Re: Kidney Stones and Randall's Plaque
I know I am a little late to this discussion but I thought I'd throw my experiences in for others with the same issue.
I have had stones since I was 17. I would get a flareup about twice a year that was bad enough to send me in to the hospital due to the pain. About two years ago they became much more frequent and there also was an added constant level of discomfort.
The next time I was in Emerg. they sent me for a CT which showed rather a lot in there so I finally broke down and went to a Urologist. He decided to do a laser lithotripsy procedure (laser with a camera inserted up the urethra, Pew Pew!) when he got "up" there he found that most of them were attached plaques and was unwilling to try and detach or break them up due to the danger to the kidney its self.

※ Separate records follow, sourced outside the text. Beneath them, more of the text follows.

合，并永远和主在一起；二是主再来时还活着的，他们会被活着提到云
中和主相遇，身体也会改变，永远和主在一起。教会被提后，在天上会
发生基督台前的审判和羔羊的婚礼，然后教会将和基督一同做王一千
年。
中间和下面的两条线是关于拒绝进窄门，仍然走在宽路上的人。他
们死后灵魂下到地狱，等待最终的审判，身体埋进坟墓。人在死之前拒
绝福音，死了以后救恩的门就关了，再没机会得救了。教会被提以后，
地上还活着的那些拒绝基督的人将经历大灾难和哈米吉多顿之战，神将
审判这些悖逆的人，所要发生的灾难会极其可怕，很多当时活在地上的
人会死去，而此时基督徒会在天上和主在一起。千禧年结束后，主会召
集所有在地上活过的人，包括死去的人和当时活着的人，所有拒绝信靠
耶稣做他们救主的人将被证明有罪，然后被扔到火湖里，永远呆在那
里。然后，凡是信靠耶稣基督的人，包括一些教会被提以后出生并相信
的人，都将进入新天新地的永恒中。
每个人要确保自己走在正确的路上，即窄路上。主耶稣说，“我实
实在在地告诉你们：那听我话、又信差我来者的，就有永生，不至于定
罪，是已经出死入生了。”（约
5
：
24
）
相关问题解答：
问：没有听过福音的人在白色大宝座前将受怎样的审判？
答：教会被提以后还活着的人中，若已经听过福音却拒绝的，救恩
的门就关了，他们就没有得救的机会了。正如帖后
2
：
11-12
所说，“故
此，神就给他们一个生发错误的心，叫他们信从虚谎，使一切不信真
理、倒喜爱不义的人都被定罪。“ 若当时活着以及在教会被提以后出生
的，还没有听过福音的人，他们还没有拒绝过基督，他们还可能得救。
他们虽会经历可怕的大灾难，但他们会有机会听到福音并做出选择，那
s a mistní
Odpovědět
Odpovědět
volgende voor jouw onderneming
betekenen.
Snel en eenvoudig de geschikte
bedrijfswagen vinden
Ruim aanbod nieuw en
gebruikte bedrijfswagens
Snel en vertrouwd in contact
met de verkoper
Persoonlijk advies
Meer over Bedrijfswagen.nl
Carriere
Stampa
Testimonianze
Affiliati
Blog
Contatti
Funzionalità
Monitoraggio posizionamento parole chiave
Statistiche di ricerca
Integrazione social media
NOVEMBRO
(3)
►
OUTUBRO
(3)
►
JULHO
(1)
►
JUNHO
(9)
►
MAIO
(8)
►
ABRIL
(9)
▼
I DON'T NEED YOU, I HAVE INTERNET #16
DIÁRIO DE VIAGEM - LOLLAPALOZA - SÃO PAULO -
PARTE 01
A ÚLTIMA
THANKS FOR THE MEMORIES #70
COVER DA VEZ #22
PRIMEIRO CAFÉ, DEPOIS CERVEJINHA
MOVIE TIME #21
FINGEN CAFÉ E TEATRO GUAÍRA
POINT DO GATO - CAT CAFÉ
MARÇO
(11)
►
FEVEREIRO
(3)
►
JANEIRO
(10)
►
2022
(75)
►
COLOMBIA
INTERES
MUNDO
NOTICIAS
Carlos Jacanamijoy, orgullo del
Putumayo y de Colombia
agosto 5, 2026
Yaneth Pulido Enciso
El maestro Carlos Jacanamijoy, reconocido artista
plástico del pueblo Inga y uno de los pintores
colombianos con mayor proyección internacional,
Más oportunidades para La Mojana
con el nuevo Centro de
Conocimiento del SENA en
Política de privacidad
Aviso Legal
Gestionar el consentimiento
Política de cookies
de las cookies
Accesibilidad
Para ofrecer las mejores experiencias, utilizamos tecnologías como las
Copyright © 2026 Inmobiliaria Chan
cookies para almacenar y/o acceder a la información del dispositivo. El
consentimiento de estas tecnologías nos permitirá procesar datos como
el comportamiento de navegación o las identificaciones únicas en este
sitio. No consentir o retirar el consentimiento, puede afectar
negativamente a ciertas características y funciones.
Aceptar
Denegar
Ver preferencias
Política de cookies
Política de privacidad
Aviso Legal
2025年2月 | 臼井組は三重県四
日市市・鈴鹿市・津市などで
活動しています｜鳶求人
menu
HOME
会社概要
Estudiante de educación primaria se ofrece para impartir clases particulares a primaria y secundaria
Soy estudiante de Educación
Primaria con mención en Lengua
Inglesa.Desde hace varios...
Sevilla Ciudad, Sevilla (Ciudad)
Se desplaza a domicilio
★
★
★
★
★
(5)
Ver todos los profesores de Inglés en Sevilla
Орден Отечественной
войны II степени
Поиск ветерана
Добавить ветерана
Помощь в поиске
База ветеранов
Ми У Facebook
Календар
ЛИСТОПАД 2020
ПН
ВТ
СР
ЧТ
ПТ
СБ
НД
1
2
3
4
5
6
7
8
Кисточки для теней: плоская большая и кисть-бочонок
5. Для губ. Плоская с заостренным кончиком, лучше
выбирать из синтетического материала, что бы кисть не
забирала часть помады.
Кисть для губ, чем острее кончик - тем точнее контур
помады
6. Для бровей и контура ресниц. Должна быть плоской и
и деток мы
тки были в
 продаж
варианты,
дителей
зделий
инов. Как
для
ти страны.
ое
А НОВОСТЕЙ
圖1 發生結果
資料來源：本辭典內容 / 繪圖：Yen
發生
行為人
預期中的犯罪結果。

By the way, this procedure is very uncomfortable and was worse then the stones had been for about 2 days afterwards.
The Urologist discussed this with me and basically said that there is little that can be done other then a low oxalate diet and drinking plenty of fluids. (I aim for about 6 L a day.) He also told me that discomfort and pain are not uncommon as the plaques can crack and nick the interior of the kidney, which hurts in a similar fashion to passing a stone though a little different. It is hard to explain but I can tell the difference between the two.

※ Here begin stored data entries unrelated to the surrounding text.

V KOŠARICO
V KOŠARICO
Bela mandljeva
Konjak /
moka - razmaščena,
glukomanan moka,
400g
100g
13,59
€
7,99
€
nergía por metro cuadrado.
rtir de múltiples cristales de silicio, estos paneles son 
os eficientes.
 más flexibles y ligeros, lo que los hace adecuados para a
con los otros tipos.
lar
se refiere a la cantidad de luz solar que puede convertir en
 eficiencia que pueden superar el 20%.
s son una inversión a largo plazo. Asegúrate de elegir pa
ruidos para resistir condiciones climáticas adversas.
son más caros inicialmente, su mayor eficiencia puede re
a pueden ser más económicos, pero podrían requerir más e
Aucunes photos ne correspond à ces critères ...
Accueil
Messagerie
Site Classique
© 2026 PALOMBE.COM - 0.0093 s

I rarely see the Urologist now as it really isn't necessary as there is nothing he can do. My GP has taken care of pain management with a combination of Nortriptyline (30mg once daily before bed) and Cymbalta (30mg once daily) daily for the low grade pain (this is surprisingly effective). For acute pain (When it's really bad it is Diclofenac (AKA Voltaren) (30mg up to three time daily) and Hydromorphone (AKA Dilaudid) (4mg every 4 hours when needed) This is usually enough to beat the pain into submission though from time to time even this isn't enough and in to Emerg. I head for IV Hydromorphone.
I have been on the diet for a little over a year and there has been some reduction in the frequency of the acute attacks but I have not noticed a reduction in the chronic pain.
In the grand scheme it really ins't the worst thing that could happen. I'm not dead and this isn't going to kill me.